— Task item —
When you repeat the listing below, keep every word exactly and leave out each picture.

— Data under study —
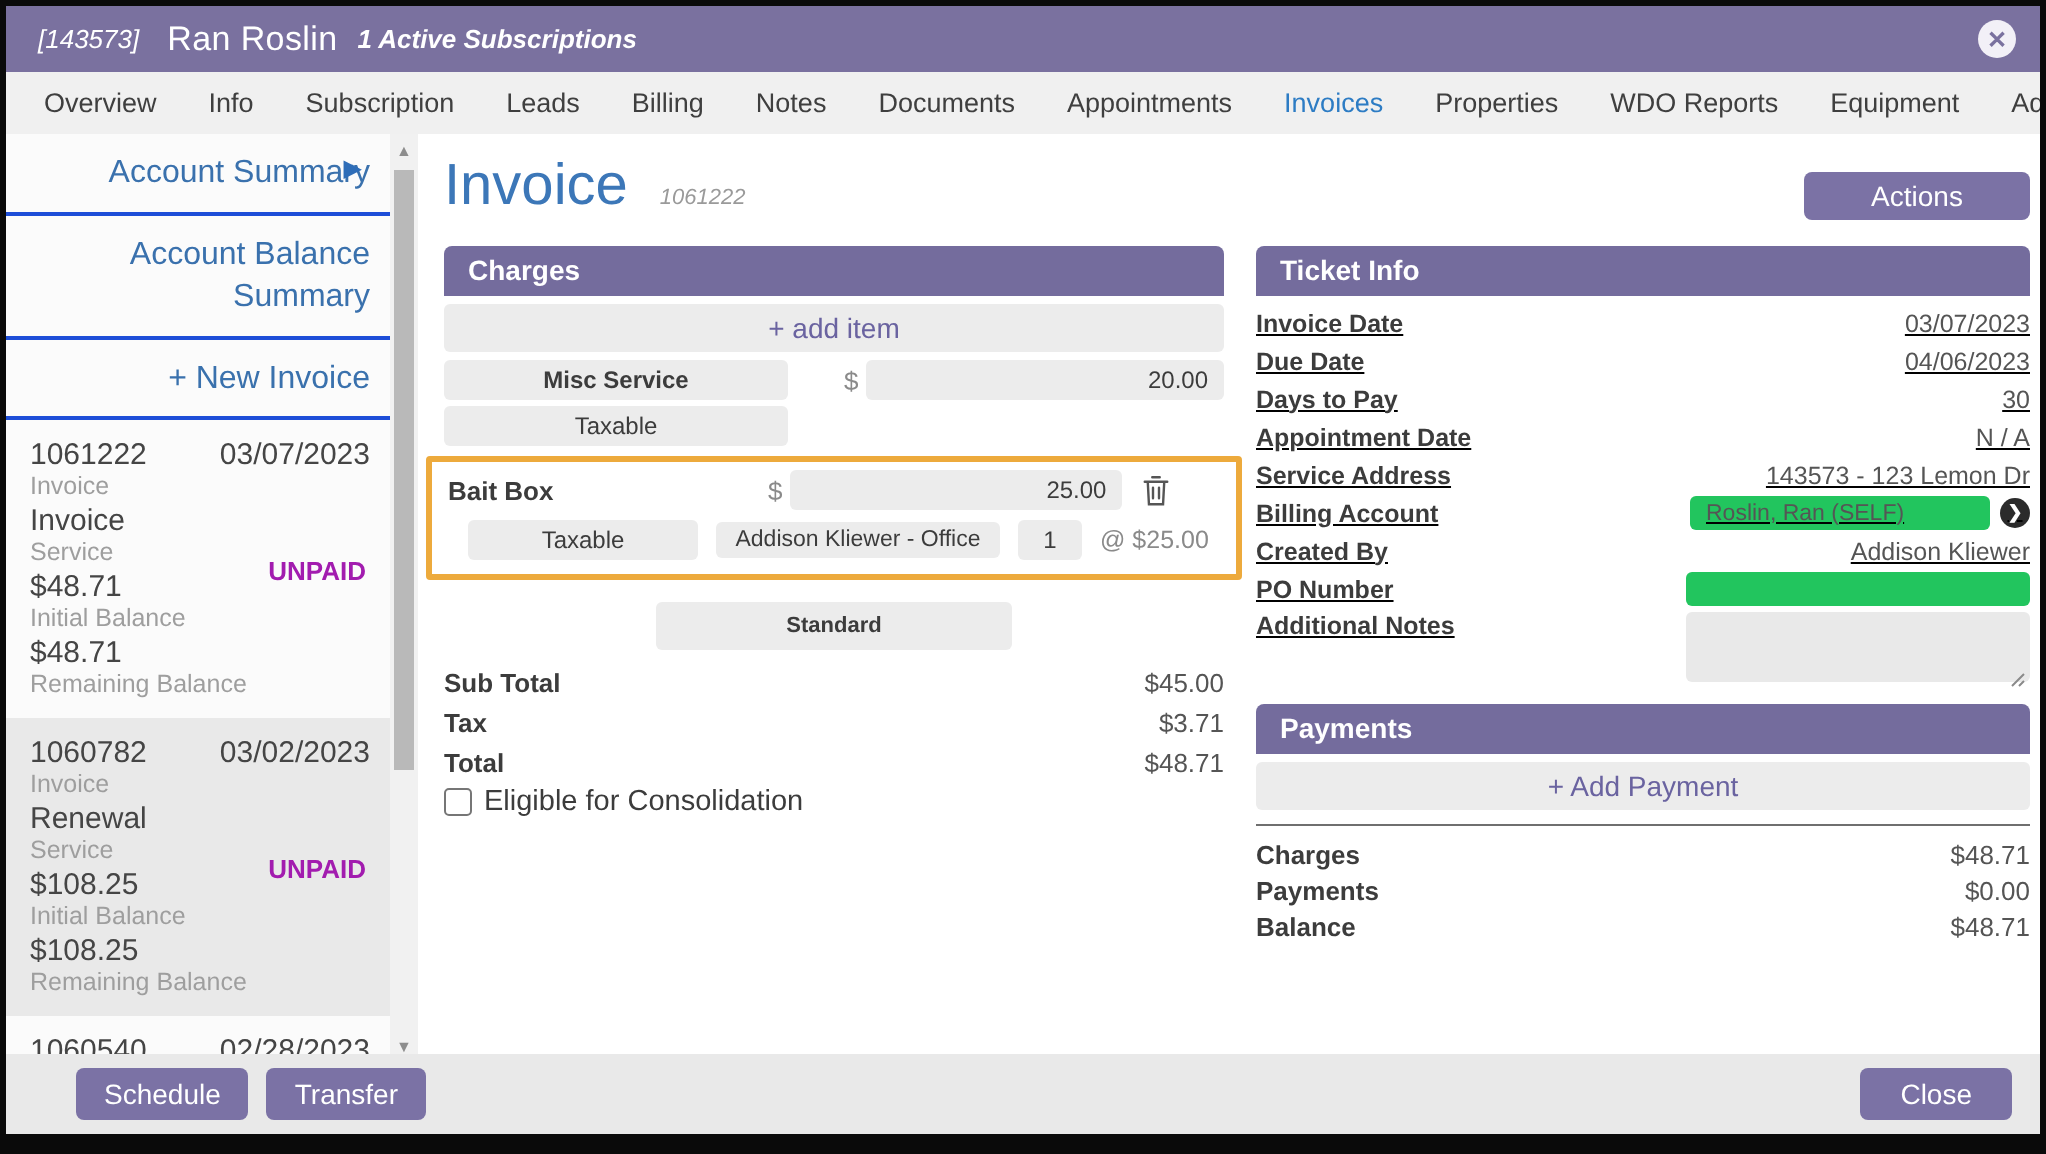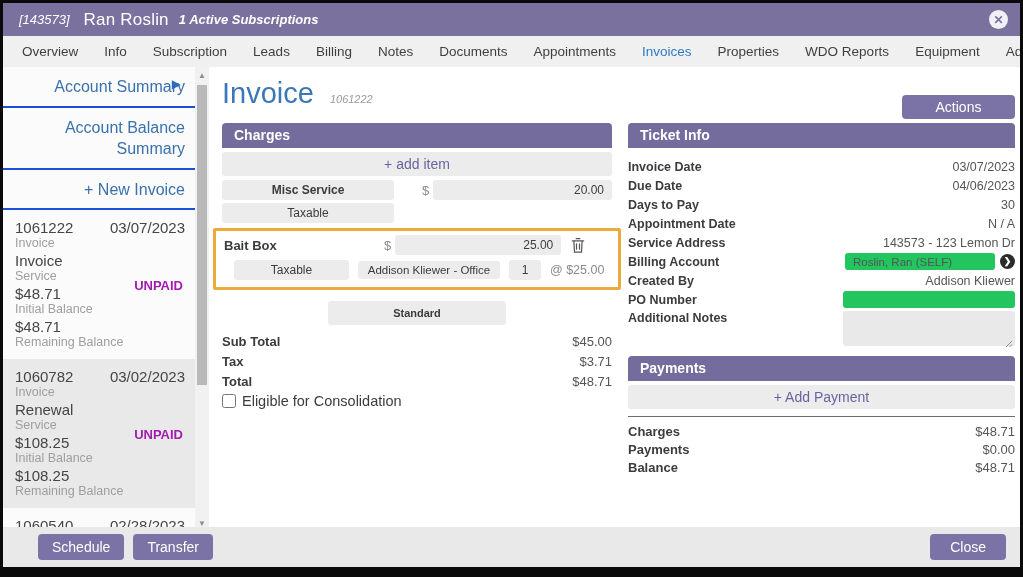--- a/index.html
+++ b/index.html
@@ -127,7 +127,7 @@
   .consol input { width:14px; height:14px; cursor:pointer; }
   .consol label { font-size:14.5px; color:#3c3c3c; }
 
-  .actions-row { height:42px; display:flex; justify-content:flex-end; align-items:flex-end; }
+  .actions-row { height:42px; display:flex; justify-content:flex-end; align-items:center; }
   .pbtn {
     background:#7b72a5; color:#fff; border:none; border-radius:4px; font-size:14px;
     padding:4px 0; cursor:pointer; font-family:"Liberation Sans", sans-serif;

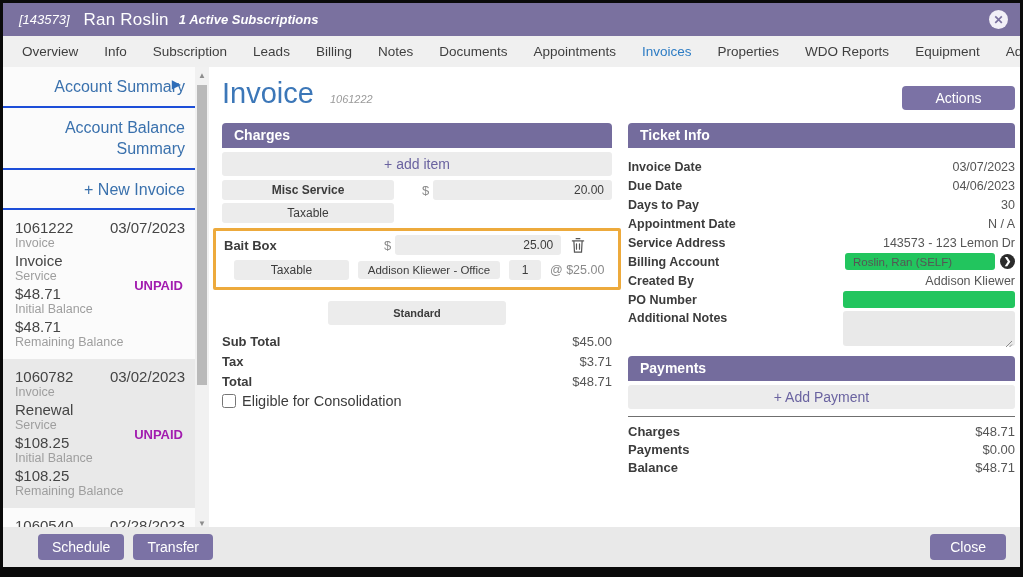--- a/index.html
+++ b/index.html
@@ -134,7 +134,7 @@
   }
   .actions-btn { width:113px; }
 
-  .ti-rows { padding-top:9px; }
+  .ti-rows { padding-top:4px;text-decoration:underline; }
   .ti-row { display:flex; justify-content:space-between; align-items:center; min-height:19px; }
   .ti-label { font-size:12.5px; font-weight:bold; color:#3c3c3c; flex:none; }
   .ti-value { font-size:12.5px; color:#555; text-align:right; }

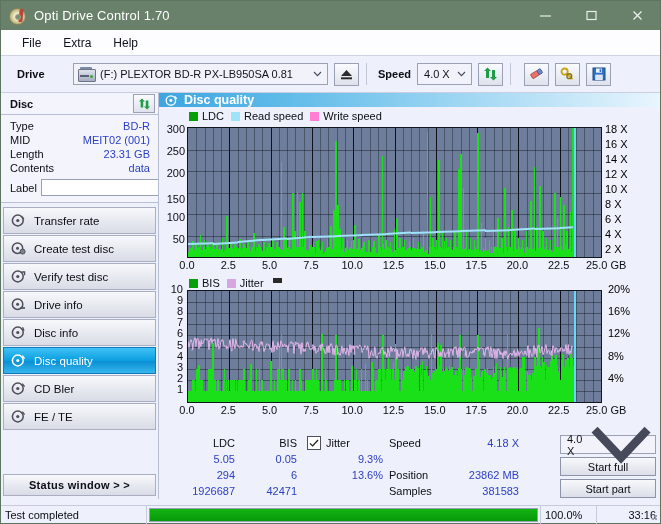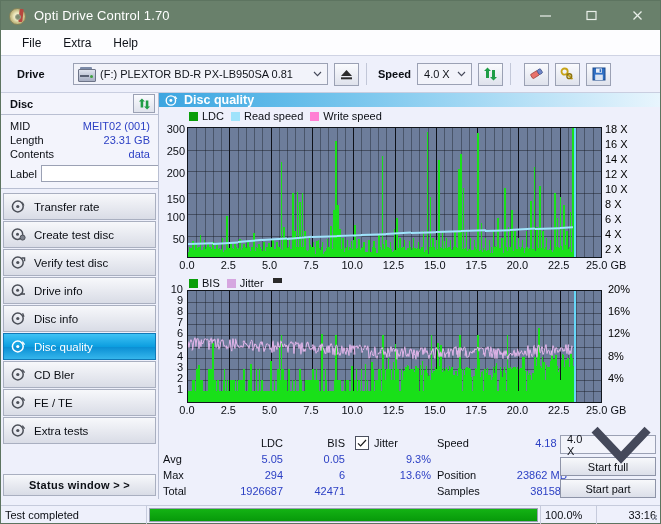--- a/index.html
+++ b/index.html
@@ -336,6 +336,10 @@
       </div>
 
       <div class="disc-info">
+        <div class="inforow">
+          <span class="k">Type</span>
+          <span class="v">BD-R</span>
+        </div>
         <div class="inforow">
           <span class="k">MID</span>
           <span class="v">MEIT02 (001)</span>

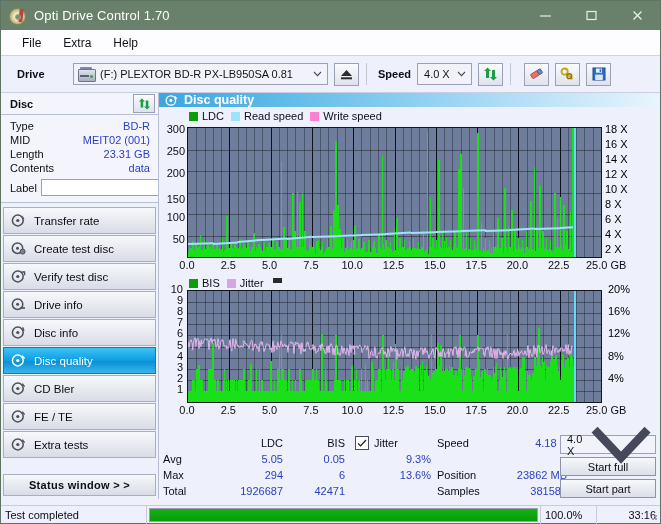--- a/index.html
+++ b/index.html
@@ -425,14 +425,6 @@
             <path d="M11.3 2.6 L13.6 5.6" stroke="#4b4f58" stroke-width="1.3"></path>
           </svg>
           <span>FE / TE</span>
-        </div>
-        <div class="navbtn">
-          <svg class="nav-ico" viewBox="0 0 15 15">
-            <circle cx="6.8" cy="7.5" r="5.4" fill="none" stroke="#4b4f58" stroke-width="1.5"></circle>
-            <circle cx="6.8" cy="7.5" r="1.6" fill="#4b4f58"></circle>
-            <path d="M11.3 2.6 L13.6 5.6" stroke="#4b4f58" stroke-width="1.3"></path>
-          </svg>
-          <span>Extra tests</span>
         </div>
       </div>
 

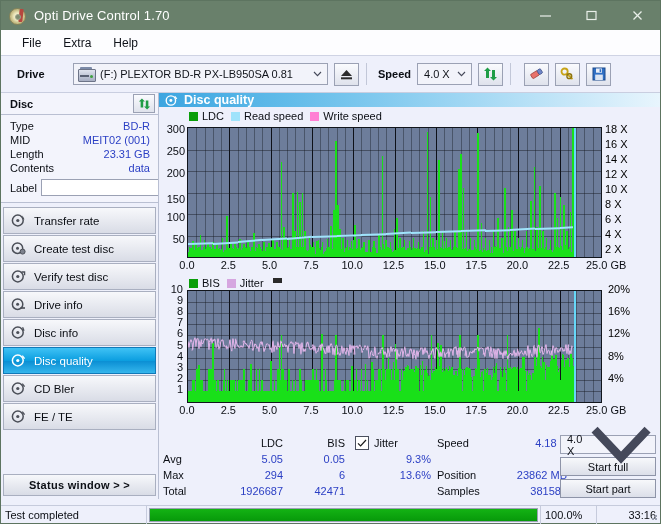--- a/index.html
+++ b/index.html
@@ -2671,12 +2671,6 @@
       </div>
 
       <div class="stats">
-        <div class="col" style="width:48px">
-          <div class="srow">&nbsp;</div>
-          <div class="srow k">Avg</div>
-          <div class="srow k">Max</div>
-          <div class="srow k">Total</div>
-        </div>
         <div class="col" style="width:72px">
           <div class="srow k num" style="justify-content:flex-end">LDC</div>
           <div class="srow v num" style="justify-content:flex-end">5.05</div>

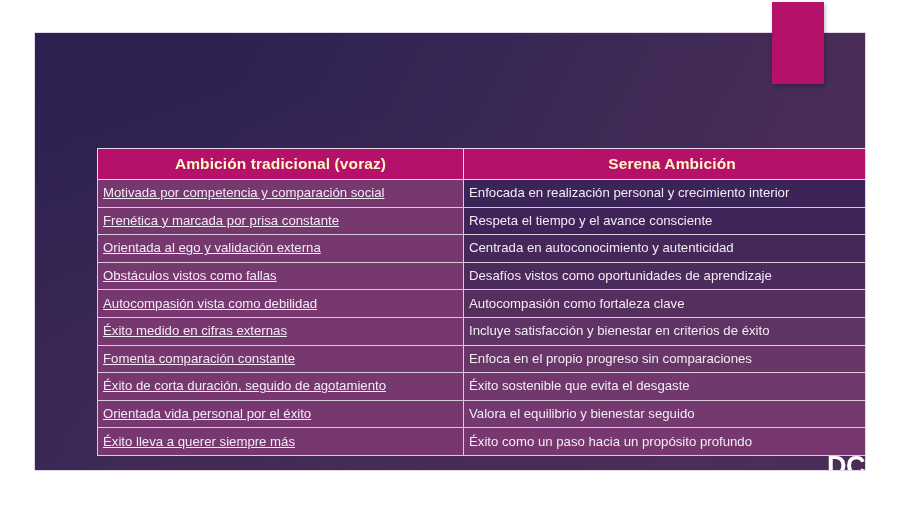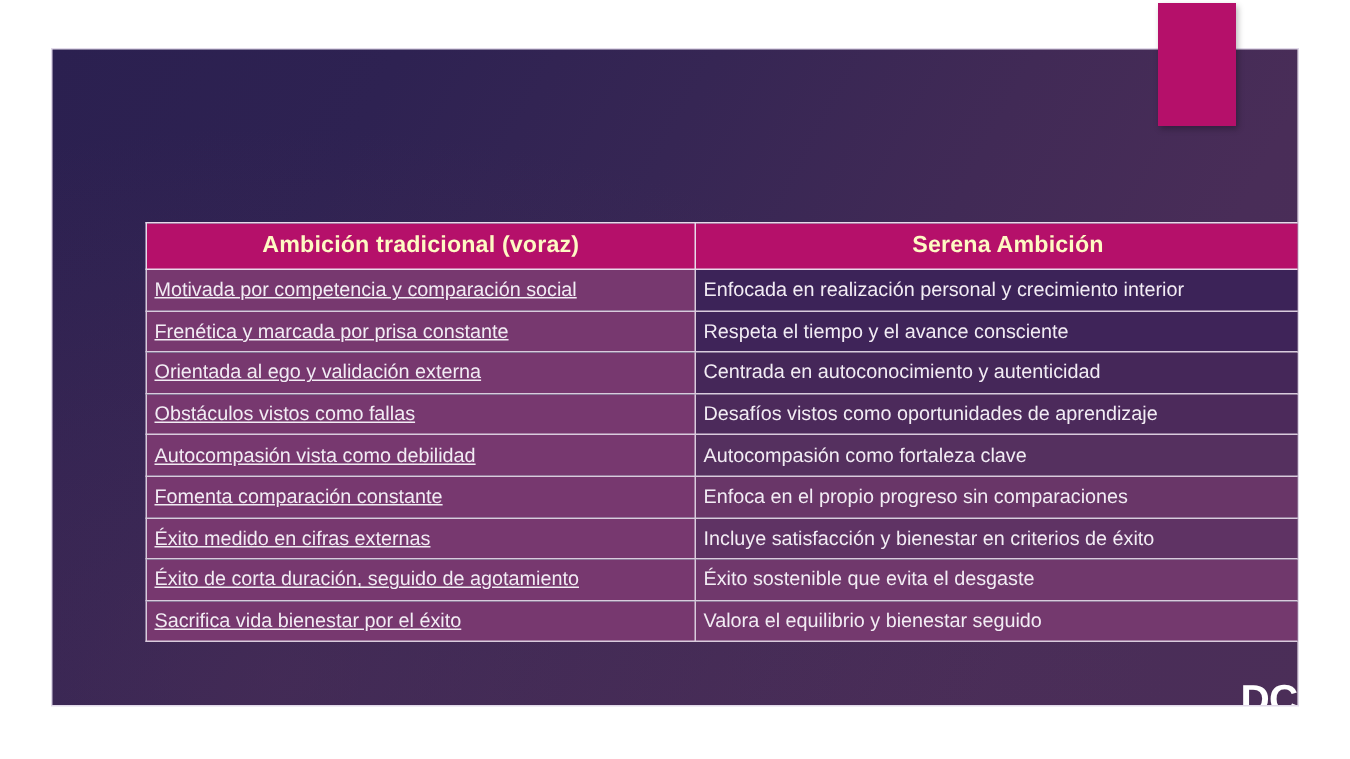--- a/index.html
+++ b/index.html
@@ -178,14 +178,14 @@
             <td class="left">Autocompasión vista como debilidad</td>
             <td class="right">Autocompasión como fortaleza clave</td>
           </tr>
+          <tr data-row="5">
+            <td class="left">Éxito medido en cifras externas</td>
+            <td class="right">Incluye satisfacción y bienestar en criterios de éxito</td>
+          </tr>
           <tr data-row="6">
             <td class="left">Fomenta comparación constante</td>
             <td class="right">Enfoca en el propio progreso sin comparaciones</td>
           </tr>
-          <tr data-row="5">
-            <td class="left">Éxito medido en cifras externas</td>
-            <td class="right">Incluye satisfacción y bienestar en criterios de éxito</td>
-          </tr>
           <tr data-row="7">
             <td class="left">Éxito de corta duración, seguido de agotamiento</td>
             <td class="right">Éxito sostenible que evita el desgaste</td>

— Result of this task —
--- a/index.html
+++ b/index.html
@@ -127,7 +127,7 @@
   .consol input { width:14px; height:14px; cursor:pointer; }
   .consol label { font-size:14.5px; color:#3c3c3c; }
 
-  .actions-row { height:42px; display:flex; justify-content:flex-end; align-items:flex-end; }
+  .actions-row { height:42px; display:flex; justify-content:flex-end; align-items:center; }
   .pbtn {
     background:#7b72a5; color:#fff; border:none; border-radius:4px; font-size:14px;
     padding:4px 0; cursor:pointer; font-family:"Liberation Sans", sans-serif;

--- a/index.html
+++ b/index.html
@@ -134,7 +134,7 @@
   }
   .actions-btn { width:113px; }
 
-  .ti-rows { padding-top:9px; }
+  .ti-rows { padding-top:4px;text-decoration:underline; }
   .ti-row { display:flex; justify-content:space-between; align-items:center; min-height:19px; }
   .ti-label { font-size:12.5px; font-weight:bold; color:#3c3c3c; flex:none; }
   .ti-value { font-size:12.5px; color:#555; text-align:right; }

--- a/index.html
+++ b/index.html
@@ -336,6 +336,10 @@
       </div>
 
       <div class="disc-info">
+        <div class="inforow">
+          <span class="k">Type</span>
+          <span class="v">BD-R</span>
+        </div>
         <div class="inforow">
           <span class="k">MID</span>
           <span class="v">MEIT02 (001)</span>

--- a/index.html
+++ b/index.html
@@ -425,14 +425,6 @@
             <path d="M11.3 2.6 L13.6 5.6" stroke="#4b4f58" stroke-width="1.3"></path>
           </svg>
           <span>FE / TE</span>
-        </div>
-        <div class="navbtn">
-          <svg class="nav-ico" viewBox="0 0 15 15">
-            <circle cx="6.8" cy="7.5" r="5.4" fill="none" stroke="#4b4f58" stroke-width="1.5"></circle>
-            <circle cx="6.8" cy="7.5" r="1.6" fill="#4b4f58"></circle>
-            <path d="M11.3 2.6 L13.6 5.6" stroke="#4b4f58" stroke-width="1.3"></path>
-          </svg>
-          <span>Extra tests</span>
         </div>
       </div>
 

--- a/index.html
+++ b/index.html
@@ -2671,12 +2671,6 @@
       </div>
 
       <div class="stats">
-        <div class="col" style="width:48px">
-          <div class="srow">&nbsp;</div>
-          <div class="srow k">Avg</div>
-          <div class="srow k">Max</div>
-          <div class="srow k">Total</div>
-        </div>
         <div class="col" style="width:72px">
           <div class="srow k num" style="justify-content:flex-end">LDC</div>
           <div class="srow v num" style="justify-content:flex-end">5.05</div>

--- a/index.html
+++ b/index.html
@@ -178,14 +178,14 @@
             <td class="left">Autocompasión vista como debilidad</td>
             <td class="right">Autocompasión como fortaleza clave</td>
           </tr>
+          <tr data-row="5">
+            <td class="left">Éxito medido en cifras externas</td>
+            <td class="right">Incluye satisfacción y bienestar en criterios de éxito</td>
+          </tr>
           <tr data-row="6">
             <td class="left">Fomenta comparación constante</td>
             <td class="right">Enfoca en el propio progreso sin comparaciones</td>
           </tr>
-          <tr data-row="5">
-            <td class="left">Éxito medido en cifras externas</td>
-            <td class="right">Incluye satisfacción y bienestar en criterios de éxito</td>
-          </tr>
           <tr data-row="7">
             <td class="left">Éxito de corta duración, seguido de agotamiento</td>
             <td class="right">Éxito sostenible que evita el desgaste</td>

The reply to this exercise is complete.